▸ **PROBLEM REQUIREMENTS**
Only the lines of the data below from the one with "ओशियन वर्ल्ड-2025, भारत" through the one with "vous permet de redimensionner rapidement" are wanted. Repeat them exactly.

Saved data entries
══════

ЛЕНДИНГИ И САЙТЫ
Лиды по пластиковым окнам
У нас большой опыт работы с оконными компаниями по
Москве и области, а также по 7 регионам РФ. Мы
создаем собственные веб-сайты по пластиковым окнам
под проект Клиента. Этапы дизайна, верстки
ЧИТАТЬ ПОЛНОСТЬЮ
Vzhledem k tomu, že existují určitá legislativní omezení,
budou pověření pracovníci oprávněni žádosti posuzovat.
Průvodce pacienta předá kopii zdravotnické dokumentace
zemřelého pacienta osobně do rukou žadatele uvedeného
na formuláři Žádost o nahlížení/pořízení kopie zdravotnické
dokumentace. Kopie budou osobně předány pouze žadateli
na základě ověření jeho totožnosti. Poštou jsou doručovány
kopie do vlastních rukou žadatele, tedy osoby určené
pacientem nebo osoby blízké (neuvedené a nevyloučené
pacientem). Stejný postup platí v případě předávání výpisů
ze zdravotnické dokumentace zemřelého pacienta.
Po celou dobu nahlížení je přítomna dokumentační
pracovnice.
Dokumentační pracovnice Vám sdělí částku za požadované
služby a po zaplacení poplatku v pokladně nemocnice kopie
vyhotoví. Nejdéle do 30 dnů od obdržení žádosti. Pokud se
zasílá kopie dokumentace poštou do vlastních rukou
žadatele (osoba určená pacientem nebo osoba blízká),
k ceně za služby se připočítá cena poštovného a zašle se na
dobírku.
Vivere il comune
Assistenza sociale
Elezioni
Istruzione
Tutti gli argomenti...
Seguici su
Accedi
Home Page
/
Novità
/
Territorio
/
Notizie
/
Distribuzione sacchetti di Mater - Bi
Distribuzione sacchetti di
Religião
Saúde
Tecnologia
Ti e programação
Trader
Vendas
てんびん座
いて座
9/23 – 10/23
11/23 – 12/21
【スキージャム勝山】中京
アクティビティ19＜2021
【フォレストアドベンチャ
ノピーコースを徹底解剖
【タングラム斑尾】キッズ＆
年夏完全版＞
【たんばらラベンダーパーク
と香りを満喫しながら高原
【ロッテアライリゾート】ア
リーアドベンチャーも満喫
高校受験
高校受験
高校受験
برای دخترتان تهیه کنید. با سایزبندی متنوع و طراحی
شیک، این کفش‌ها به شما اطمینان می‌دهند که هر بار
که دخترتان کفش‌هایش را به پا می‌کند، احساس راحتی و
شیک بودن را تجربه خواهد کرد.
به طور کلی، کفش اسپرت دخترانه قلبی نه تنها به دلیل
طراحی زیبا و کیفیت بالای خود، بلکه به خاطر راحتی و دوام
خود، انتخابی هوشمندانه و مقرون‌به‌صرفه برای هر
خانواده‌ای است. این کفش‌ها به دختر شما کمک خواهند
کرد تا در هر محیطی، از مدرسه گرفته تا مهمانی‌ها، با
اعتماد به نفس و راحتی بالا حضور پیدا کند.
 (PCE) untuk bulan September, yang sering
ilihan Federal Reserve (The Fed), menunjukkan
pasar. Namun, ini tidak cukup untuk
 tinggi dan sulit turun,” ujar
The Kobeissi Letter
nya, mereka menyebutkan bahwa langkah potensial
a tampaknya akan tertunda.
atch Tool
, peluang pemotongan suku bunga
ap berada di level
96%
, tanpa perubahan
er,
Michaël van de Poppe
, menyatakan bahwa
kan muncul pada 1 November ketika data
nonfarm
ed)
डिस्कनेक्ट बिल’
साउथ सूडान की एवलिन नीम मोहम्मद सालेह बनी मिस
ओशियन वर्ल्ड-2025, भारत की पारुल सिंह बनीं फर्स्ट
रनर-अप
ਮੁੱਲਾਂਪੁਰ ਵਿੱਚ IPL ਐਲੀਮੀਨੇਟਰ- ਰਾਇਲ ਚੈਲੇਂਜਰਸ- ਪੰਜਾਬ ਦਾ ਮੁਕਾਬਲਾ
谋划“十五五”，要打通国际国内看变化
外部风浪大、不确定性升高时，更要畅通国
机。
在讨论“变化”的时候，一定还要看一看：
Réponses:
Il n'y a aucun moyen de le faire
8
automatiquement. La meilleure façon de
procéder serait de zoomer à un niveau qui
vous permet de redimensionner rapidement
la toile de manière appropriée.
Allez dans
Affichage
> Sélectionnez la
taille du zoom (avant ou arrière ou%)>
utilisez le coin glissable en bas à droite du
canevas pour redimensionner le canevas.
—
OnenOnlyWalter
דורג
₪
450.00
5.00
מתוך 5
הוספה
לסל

══════

▸ **RESULT OF THIS EXERCISE**
ओशियन वर्ल्ड-2025, भारत की पारुल सिंह बनीं फर्स्ट
रनर-अप
ਮੁੱਲਾਂਪੁਰ ਵਿੱਚ IPL ਐਲੀਮੀਨੇਟਰ- ਰਾਇਲ ਚੈਲੇਂਜਰਸ- ਪੰਜਾਬ ਦਾ ਮੁਕਾਬਲਾ
谋划“十五五”，要打通国际国内看变化
外部风浪大、不确定性升高时，更要畅通国
机。
在讨论“变化”的时候，一定还要看一看：
Réponses:
Il n'y a aucun moyen de le faire
8
automatiquement. La meilleure façon de
procéder serait de zoomer à un niveau qui
vous permet de redimensionner rapidement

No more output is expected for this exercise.